--- Data Enclosed Below ---

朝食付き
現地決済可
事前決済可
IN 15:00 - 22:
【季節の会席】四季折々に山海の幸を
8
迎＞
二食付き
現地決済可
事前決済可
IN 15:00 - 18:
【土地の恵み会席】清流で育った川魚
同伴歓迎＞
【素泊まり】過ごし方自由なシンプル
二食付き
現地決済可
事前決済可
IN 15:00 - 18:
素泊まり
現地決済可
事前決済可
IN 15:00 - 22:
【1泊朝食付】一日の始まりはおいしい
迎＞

--- End of Enclosed Data ---

Exercise prompt =>
Set down all of the data above, word for word.

Response to this exercise =>
朝食付き
現地決済可
事前決済可
IN 15:00 - 22:
【季節の会席】四季折々に山海の幸を
8
迎＞
二食付き
現地決済可
事前決済可
IN 15:00 - 18:
【土地の恵み会席】清流で育った川魚
同伴歓迎＞
【素泊まり】過ごし方自由なシンプル
二食付き
現地決済可
事前決済可
IN 15:00 - 18:
素泊まり
現地決済可
事前決済可
IN 15:00 - 22:
【1泊朝食付】一日の始まりはおいしい
迎＞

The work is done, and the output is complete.